You should also know, fresh basil has a different taste than dry basil. While fresh basil has an overpowering flavor with lots of sweetness and hotness, dried basil is more earthy and slightly spicy. Roasting basil helps to eliminate some of its sweetness.
1 Tbsp. Fresh Tarragon = 1 Tbsp. Dried Basil or ½ Tbsp. Fresh Basil.
1 Tbsp. Dried Tarragon = ½ Tbsp. Dried Basil or ¼ Tbsp. Fresh Basil.
Oregano doesn’t give you the same licorice aroma you get with tarragon, but that doesn’t make it a bad replacement. It has a warm, savory, and almost woody kind of taste that can complement most dishes that call for tarragon. If you’re swapping dried tarragon for dried oregano, you won’t even notice the difference in flavor.
Oregano has a slightly bitter aftertaste that works best when combined with dishes like soups, stews, pasta dishes, casseroles, and tomato gravies. If you find the taste of dried oregano too sharp, just substitute fresh oregano for dried tarragon instead. It’s a very versatile herb that can be utilized in many ways, and it’s widely available.
1 Tbsp. Fresh Tarragon = ½ Tbsp. Dried Oregano or 1 Tbsp. Fresh Oregano.
1 Tbsp. Dried Tarragon = 2 Tbsp. Fresh Oregano or 1 Tbsp. Dried Oregano.
Marjoram has a very similar taste to oregano. It’s sweet, spicy, and has a slightly woody texture. Sometimes oregano is referred to as “wild marjoram.” Marjoram gives a very pronounced flavor and warmth to dishes. It makes a good substitute for tarragon because it gives a pepper-like garnish, warmth, and some woodiness to dishes.
Marjoram goes best with dishes containing meats like beef, sausage, and chicken. It also pairs well with curry by virtue of its complex earthiness. In many ways, marjoram and tarragon are the same. The only compromise, again, is the sweet licorice aroma.
1 Tbsp. Fresh Tarragon = ½ Tbsp. Dried Marjoram or 1 Tbsp. Fresh Marjoram.
1 Tbsp. Dried Tarragon = 2 Tbsp. Fresh Marjoram or 1 Tbsp. Dried Marjoram.
Rosemary, like tarragon, is a fragrant evergreen herb used to add earth, warmth, and richness to a dish. It’s typically used in traditional French and Italian cuisine but goes well with just about any dish with meats and sauces. It also lends a light woody element to the flavor, almost mimicking tarragon but a bit more playfully.
Rosemary has a zesty-lemon pine flavor, so that’s one tiny but pleasant difference in taste you will experience when you substitute it for tarragon. In terms of intensity, rosemary surpasses tarragon, so you need to use it with a light hand.
1 Tbsp.
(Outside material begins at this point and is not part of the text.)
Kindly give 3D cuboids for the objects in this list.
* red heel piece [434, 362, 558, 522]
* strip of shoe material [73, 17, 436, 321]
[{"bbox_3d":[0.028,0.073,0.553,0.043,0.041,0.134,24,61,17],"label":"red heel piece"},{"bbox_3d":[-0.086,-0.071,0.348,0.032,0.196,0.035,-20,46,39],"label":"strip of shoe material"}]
Fresh Tarragon = ½ Tbsp. Fresh Rosemary or ¼ Dried Rosemary.
1 Tbsp. Dried Tarragon = 1 Tbsp. Fresh Rosemary or ½ Dried Rosemary.
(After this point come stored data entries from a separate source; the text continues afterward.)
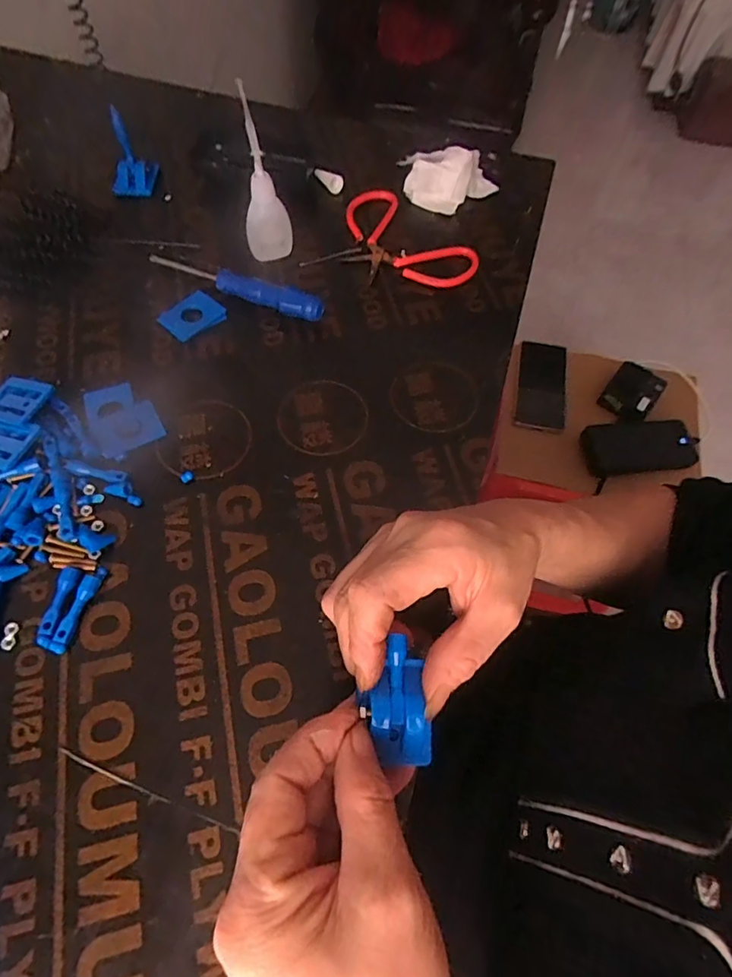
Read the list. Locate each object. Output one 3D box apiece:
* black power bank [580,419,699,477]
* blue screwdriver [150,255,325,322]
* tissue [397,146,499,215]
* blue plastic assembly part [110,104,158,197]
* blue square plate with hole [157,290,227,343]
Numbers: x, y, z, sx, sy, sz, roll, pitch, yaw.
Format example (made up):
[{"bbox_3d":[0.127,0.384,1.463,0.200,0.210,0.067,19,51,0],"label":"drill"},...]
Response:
[{"bbox_3d":[0.387,-0.060,0.710,0.149,0.015,0.074,-5,82,0],"label":"black power bank"},{"bbox_3d":[-0.103,-0.163,0.389,0.153,0.019,0.020,23,64,9],"label":"blue screwdriver"},{"bbox_3d":[0.072,-0.280,0.444,0.086,0.031,0.053,14,63,5],"label":"tissue"},{"bbox_3d":[-0.208,-0.289,0.430,0.039,0.050,0.039,0,63,-2],"label":"blue plastic assembly part"},{"bbox_3d":[-0.132,-0.131,0.379,0.036,0.006,0.040,40,68,17],"label":"blue square plate with hole"}]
Chervil, or French parsley, is a highly adaptable herb that you can pair with almost any dish. Some professional chefs argue that chervil is the better version of tarragon because of their similarities. However, chervil has a much more sophisticated flavor that consists of notes from a variety of garden herbs. It’s got a little hint of anise and chive and the delicate earthiness of parsley.
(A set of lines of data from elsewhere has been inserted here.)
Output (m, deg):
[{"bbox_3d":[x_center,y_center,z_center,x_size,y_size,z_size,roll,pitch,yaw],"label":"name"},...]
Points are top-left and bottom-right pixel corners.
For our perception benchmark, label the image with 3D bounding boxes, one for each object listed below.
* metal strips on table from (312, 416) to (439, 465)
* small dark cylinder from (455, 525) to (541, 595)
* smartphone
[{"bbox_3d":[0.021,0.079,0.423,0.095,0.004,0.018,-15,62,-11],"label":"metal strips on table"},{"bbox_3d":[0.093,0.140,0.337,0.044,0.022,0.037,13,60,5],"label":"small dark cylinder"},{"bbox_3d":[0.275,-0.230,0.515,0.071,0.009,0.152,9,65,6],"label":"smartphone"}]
Chervil will give your recipes the same fragrance and delicate finish as tarragon, making it a top-choice substitute. It’s hard to find an herb with a flavor as identical to tarragon as chervil.
1 Tbsp. Fresh Tarragon = ½ Tbsp. Dried Chervil or 1 Tbsp. Fresh Chervil.
1 Tbsp. Dried Tarragon = 2 Tbsp. Fresh Chervil or 1 Tbsp. Dried Chervil.
#8. Dill Weed
If you’re not a fan of the slight licorice taste of tarragon, dill may be a better substitute for you. Apart from the fact that it lacks sweetness, it tastes exactly like tarragon in every other way and helps you achieve the same effects on your dish. Dill is citrusy with subtle notes of grass and gives dishes a unique tingling finish.
Dill is most commonly used as a dressing to top off traditional Eurasian dishes like borscht, pickles, and soup. It pairs exceptionally well with seafood.
1 Tbsp. Fresh Tarragon = ½ Tbsp. Dried Dill Weed or 1 Tbsp. Fresh Dill Weed.
1 Tbsp. Dried Tarragon = 2 Tbsp. Fresh Dill Weed or 1 Tbsp. Dried Weed.